Passage provided

- - -

03 September

Now wilt thou exclaim against thy husband's naughtiness!

Salem Sept. 3rd, 1841 4 o'clock P. M.

Most beloved, Thou dost not expect a letter from thy husband; and yet, perhaps, thou wilt not be absolutely displeased should one come to thee tomorrow. At all events, I feel moved to write; though the haze and sleepiness, which always settles upon me here, will certainly be perceptible in every line. But what. a letter didst thou write to me! Thou lovest like a celestial being, (as truly thou art,) and dost express thy love in heavenly language; it is like one angel writing to an other angel; but alas! the letter has miscarried, and has been delivered to a most unworthy mortal. Now wilt thou exclaim against thy husband's naughtiness! And truly he is very naughty. Well then; the letter was meant for him, and could not possibly belong to any other being, mortal or immortal. I will trust that thy idea of me is truer than my own consciousness of myself.

- - -

Records
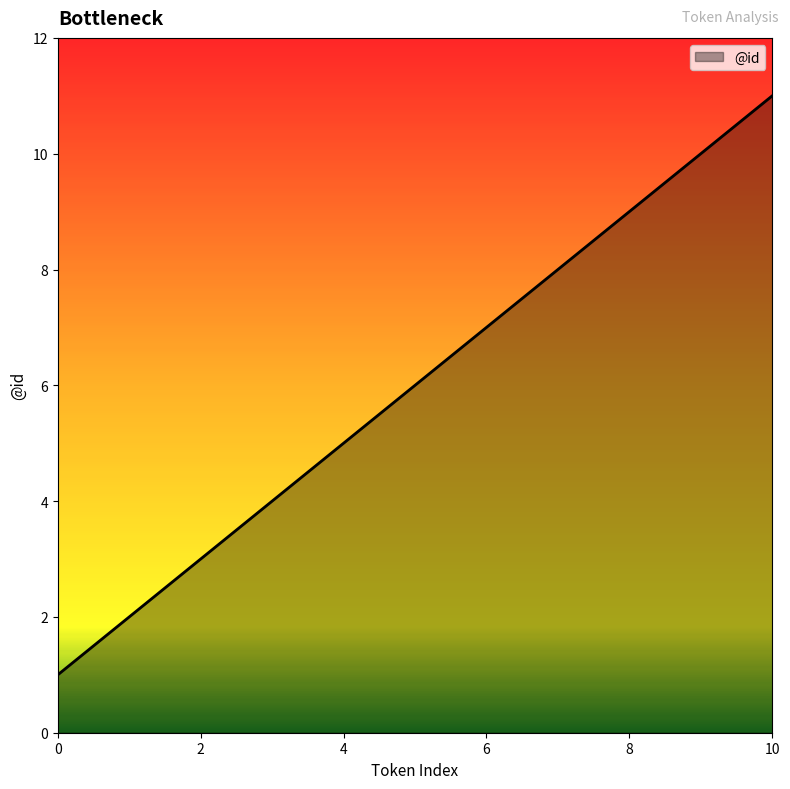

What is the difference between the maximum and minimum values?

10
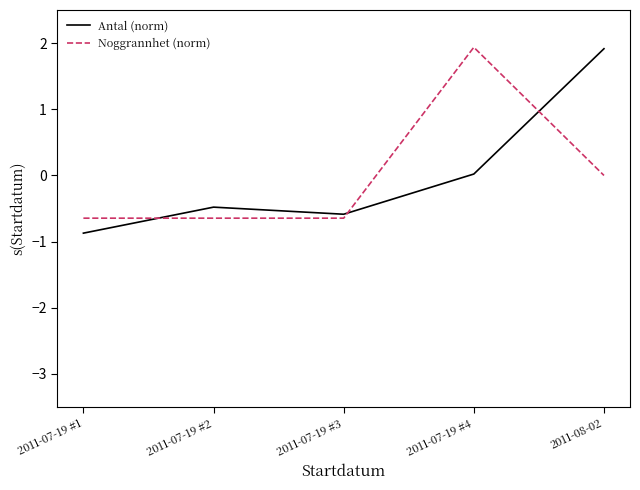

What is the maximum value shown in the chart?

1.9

- - -

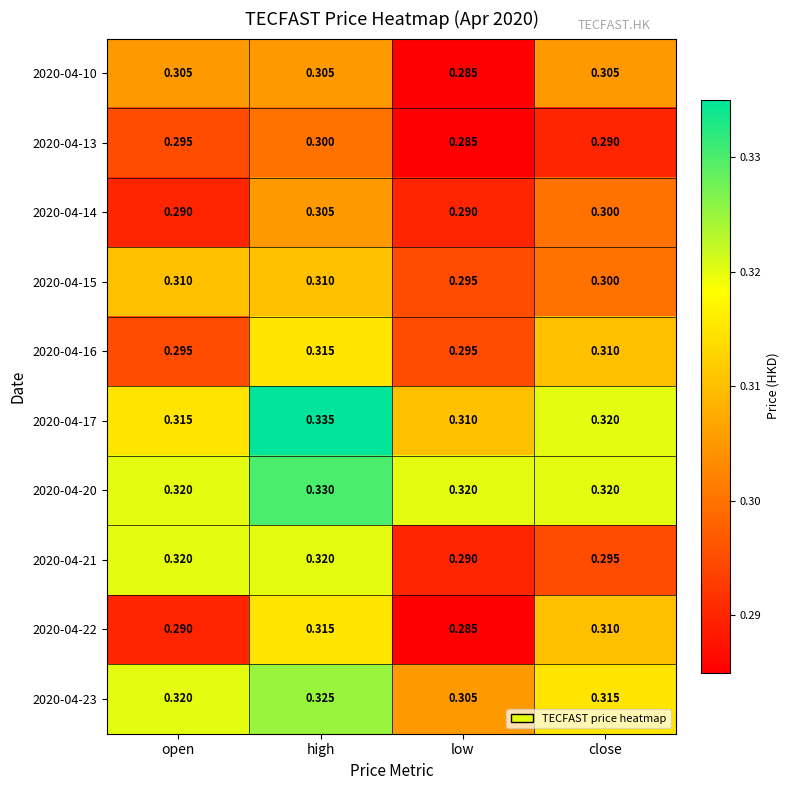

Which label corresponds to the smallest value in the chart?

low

- - -

Exercise goal
Retype the part of the 1841 letter above word for word, starting with "Most beloved, Thou" and going on through "consciousness of myself.".

Exercise solution
Most beloved, Thou dost not expect a letter from thy husband; and yet, perhaps, thou wilt not be absolutely displeased should one come to thee tomorrow. At all events, I feel moved to write; though the haze and sleepiness, which always settles upon me here, will certainly be perceptible in every line. But what. a letter didst thou write to me! Thou lovest like a celestial being, (as truly thou art,) and dost express thy love in heavenly language; it is like one angel writing to an other angel; but alas! the letter has miscarried, and has been delivered to a most unworthy mortal. Now wilt thou exclaim against thy husband's naughtiness! And truly he is very naughty. Well then; the letter was meant for him, and could not possibly belong to any other being, mortal or immortal. I will trust that thy idea of me is truer than my own consciousness of myself.